### TÂCHES À EFFECTUER
1. D'après la critique de Poulet aux prunes, quelle est la durée du film ?
2. Recopiez à l'identique le passage de la critique de Poulet aux prunes commençant par « Ce qu’on retiendra » et se terminant par « sous nos yeux. ».

### EXTRAIT DU DOCUMENT
--

WOCHE DER KRITIK : Les 10 ans de la Semaine de la critique de Berlin
L’équipe Infolettre   |

Poulet aux prunes (2011)
Vincent Paronnaud et Marjane Satrapi

Animer l'inanimé

Par Mathieu Li-Goyette
Depuis qu’elle a vraisemblablement abandonné ses planches et son encrier, Marjane Satrapi accumule les projets au cinéma, des projets qui, en filiation directe avec ses œuvres de bandes dessinées, confirment le talent de l’artiste pluridisciplinaire tout comme l’universalité de son discours. Comme dans Persepolis, c’est une plongée dans le monde iranien qu’on nous propose en suivant les derniers jours de la vie de Nasser-Ali (Mathieu Amalric), un violoniste talentueux qui a perdu, du jour au lendemain, toute envie de jouer. Cherchant un nouvel instrument chez le luthier de son quartier, il en ressort déçu et croira trop aveuglément les conseils de son frère communiste venu lui refiler l’adresse du propriétaire (Jamel Debbouze) d’un Stradivarius ayant appartenu à Bach lui-même. Sorte de fantasme cliché du musicien classique, le violon ne fera rien pour remettre sur pied Nasser-Ali, père de deux enfants et mari fidèle d’une femme qu’il n’a jamais aimé (Maria de Medeiros). D’emblée, Poulet aux prunes s’inscrit dans la veine sensible de l'auteure et révèle son goût pour les récits de vie ambitieux par leur densité, mais jamais dans leur longueur (1 heure 25 minutes, c’est peu pour 20 ans).
 
Ce qu’on retiendra de Poulet aux prunes le film par rapport à Poulet aux prunes la bédé, c’est bien entendu sa fidélité, mais surtout son choix d’incruster des acteurs filmés en prise de vue réelle dans un paysage souvent dessiné, sinon animé par des techniques dont la plasticité ne sont pas sans rappeler une oeuvre d’animation papier ou, plus littéralement, ces livres pour enfants qui se déplient et font des illustrations de complexes formes de carton s’emboîtant, se dévoilant sous nos yeux.

--

### DONNÉES FOURNIES

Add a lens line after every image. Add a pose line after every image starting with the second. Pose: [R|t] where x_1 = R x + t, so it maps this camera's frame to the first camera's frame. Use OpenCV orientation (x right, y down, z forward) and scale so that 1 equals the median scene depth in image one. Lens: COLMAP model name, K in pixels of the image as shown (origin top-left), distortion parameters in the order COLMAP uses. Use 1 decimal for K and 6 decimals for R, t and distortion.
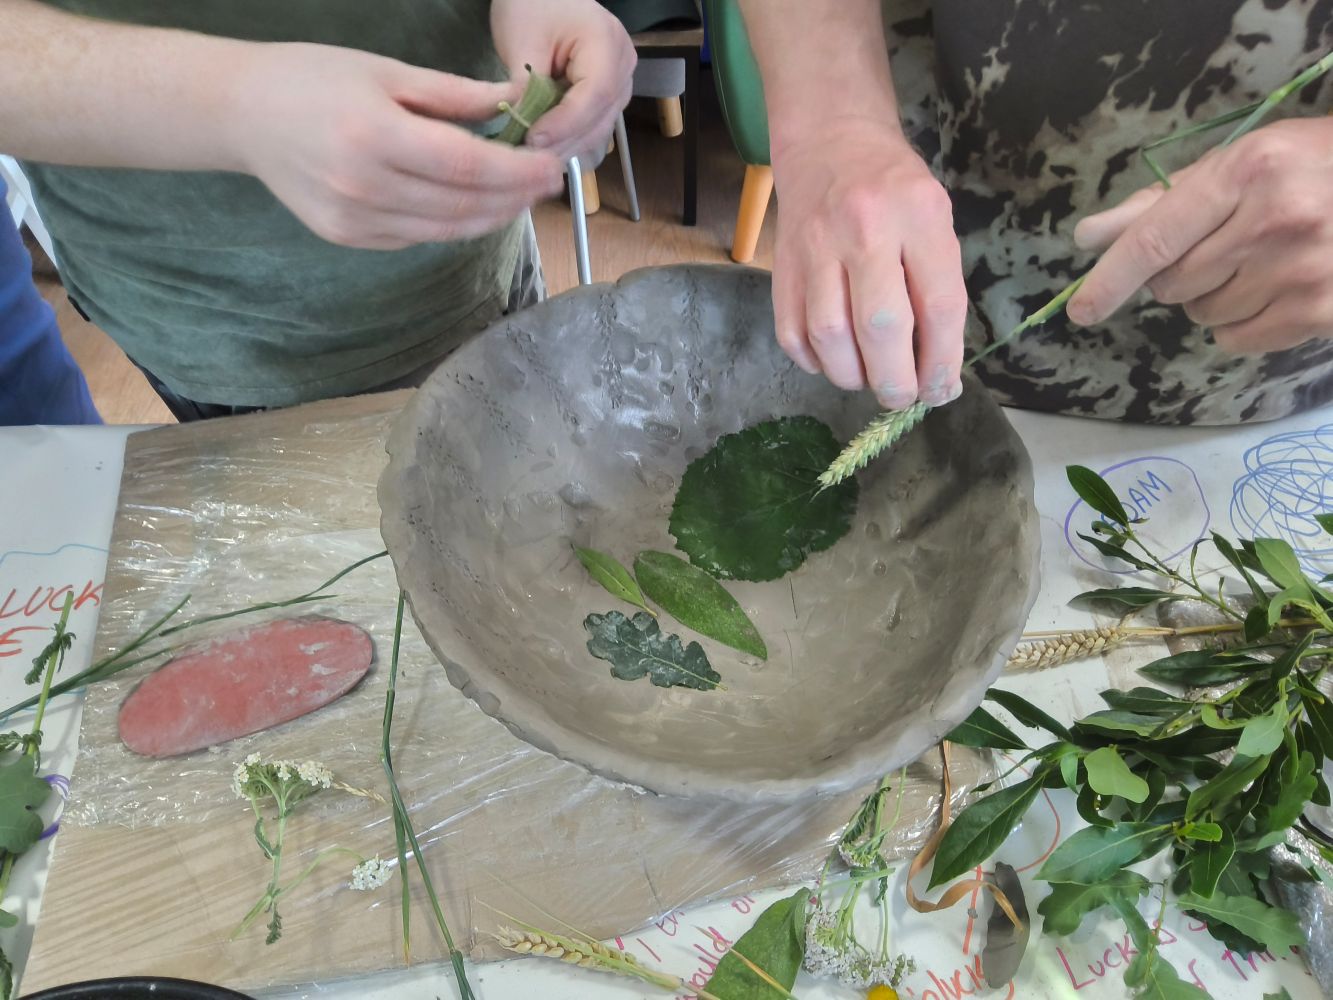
lens RADIAL K [[1023.3, 0, 662.0], [0, 1023.3, 492.5], [0, 0, 1]] dist [0.037789, -0.063707]
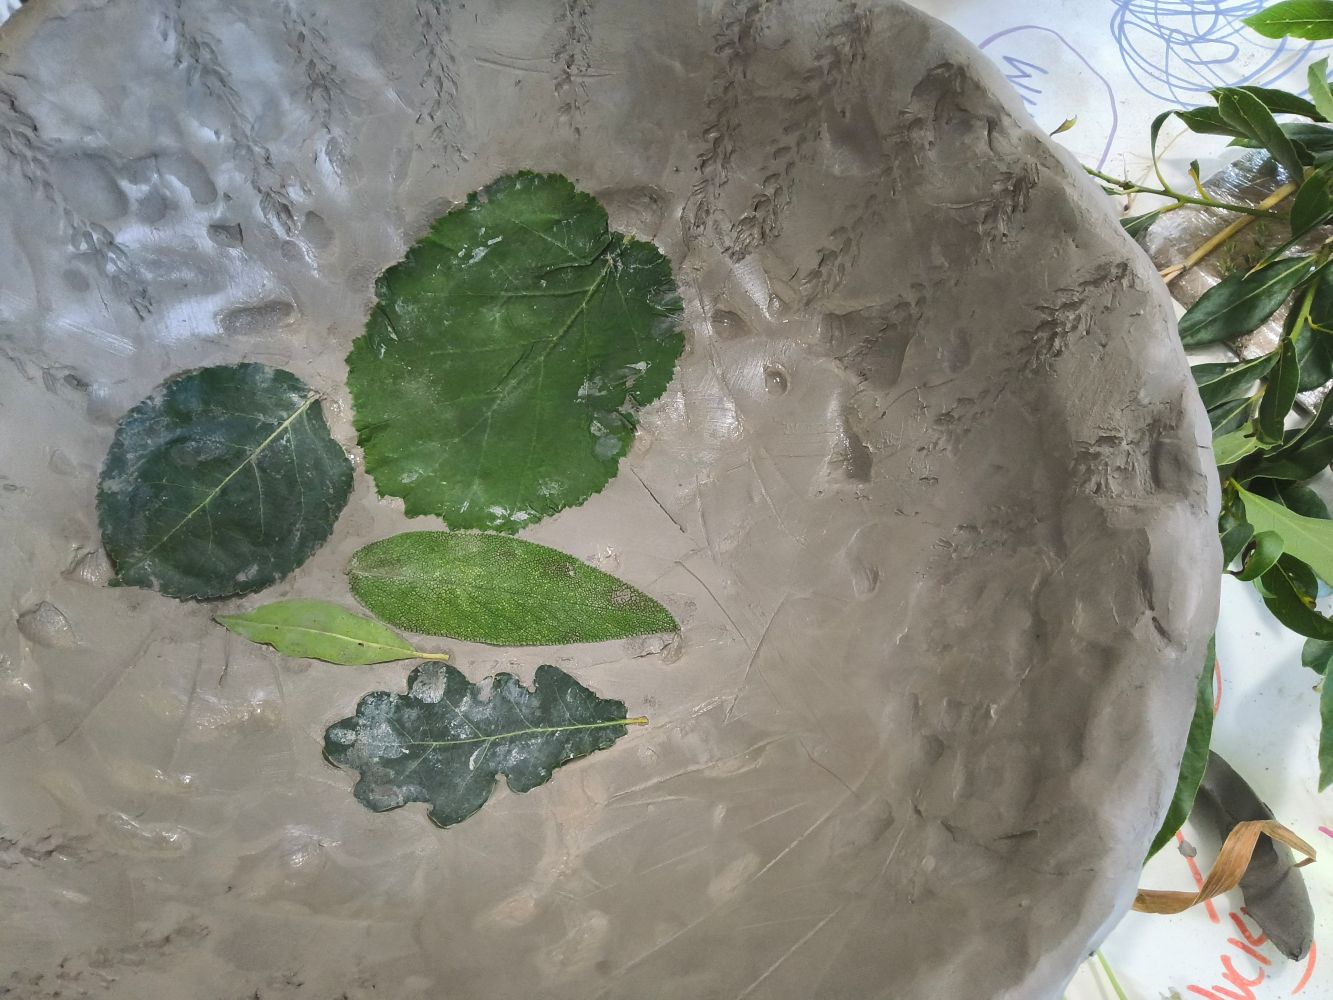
lens RADIAL K [[1023.3, 0, 671.5], [0, 1023.3, 500.5], [0, 0, 1]] dist [0.037789, -0.063707]
pose [[0.832348, -0.475479, 0.284808, -0.020481], [0.406661, 0.873054, 0.269079, -0.039303], [-0.376594, -0.108147, 0.920044, 0.490225]]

--

### RÉPONSES AUX TÂCHES
1. 1 heure 25 minutes.

2.
Ce qu’on retiendra de Poulet aux prunes le film par rapport à Poulet aux prunes la bédé, c’est bien entendu sa fidélité, mais surtout son choix d’incruster des acteurs filmés en prise de vue réelle dans un paysage souvent dessiné, sinon animé par des techniques dont la plasticité ne sont pas sans rappeler une oeuvre d’animation papier ou, plus littéralement, ces livres pour enfants qui se déplient et font des illustrations de complexes formes de carton s’emboîtant, se dévoilant sous nos yeux.